Welcome Scott Burgess - New SESubmitted by editor on 21 April 2021.
Scott Burgess is now a Subject Editor at OIKOS! We are very happy to have him join our team, welcome! He is an Associate Professor at Florida State University (USA). He has kindly answered some interview questions so we can get to know him better. Check it out!
Keywords: dispersal, evolutionary ecology, life history, phenotypic plasticity, transgenerational plasticity, local adaptation, adaptation in variable environments, marine invertebrates, experiments, quantitive and population genetics
1. What's your main research focus at the moment?
Broadly, our research is on adaptation to variable environments and centers on the role of phenotypic and genetic diversity in dispersal and reproductive strategies. We have two main themes at the moment. The first theme is on the coevolution of sperm and larval dispersal and life history strategies that underlie fitness variation and population growth. We’re studying how the relatedness and density of mates and competitors influence traits and fitness variation that underlies adaptive capacity of populations. Part of this relates to sexual selection in hermaphrodites. The second theme is on the degree to which cryptic species of coral exhibit synchronous or asynchronous patterns of dispersal and response to environmental gradients and disturbances. We’re interested in the causes and consequences of the degree of synchronicity on ecological dynamics and rapid adaptation. We tend to study things through the lens of quantitative genetics, and use molecular genetics as tools to infer quantities of interest, such as coancestry and parentage. We tend to focus on experimental approaches in the field and lab. We sometimes also dabble in theory.

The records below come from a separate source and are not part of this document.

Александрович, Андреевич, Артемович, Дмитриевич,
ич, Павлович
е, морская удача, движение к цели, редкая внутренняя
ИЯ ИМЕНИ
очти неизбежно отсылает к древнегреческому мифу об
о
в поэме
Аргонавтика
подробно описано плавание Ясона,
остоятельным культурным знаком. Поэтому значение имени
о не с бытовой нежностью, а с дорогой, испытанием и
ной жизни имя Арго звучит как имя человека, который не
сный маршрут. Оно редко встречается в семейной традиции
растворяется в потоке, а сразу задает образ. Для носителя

2. Can you describe your research career? Where, what, when?
I started with a Bachelor of Science from the University of Sydney (Australia) in 2000, then worked for a year in a private eco-toxicology lab before moving to Townsville to do an Honors year in Marine Biology at James Cook University. After that, I worked at the Australian Institute of Marine Science for about 4 years as a coral biologist. In 2007 I moved to Brisbane and got my PhD in Ecology from the University of Queensland in 2011. I then moved to the US and spent three years as a postdoc at the University of California, Davis as the Center for Population Biology Postdoctoral Fellow. In 2014, I moved to Florida State University where I am now an Associate Professor.
3. How come that you became a scientist in ecology?
I think it was in my last year as an undergraduate where I took a field course in experimental ecology. I got hooked on designing experiments then collecting and analyzing the data to see if my hypothesis was wrong. I grew up on the water (surfing, sailing, diving etc) so have always loved the ocean, so studying marine ecology and evolution seemed natural.
4. What do you do when you're not working?
When not working, I do a lot of trail running in the forest, hiking, and kayaking in the local rivers and wetlands. If I lived near a beach, I’d be there all the time.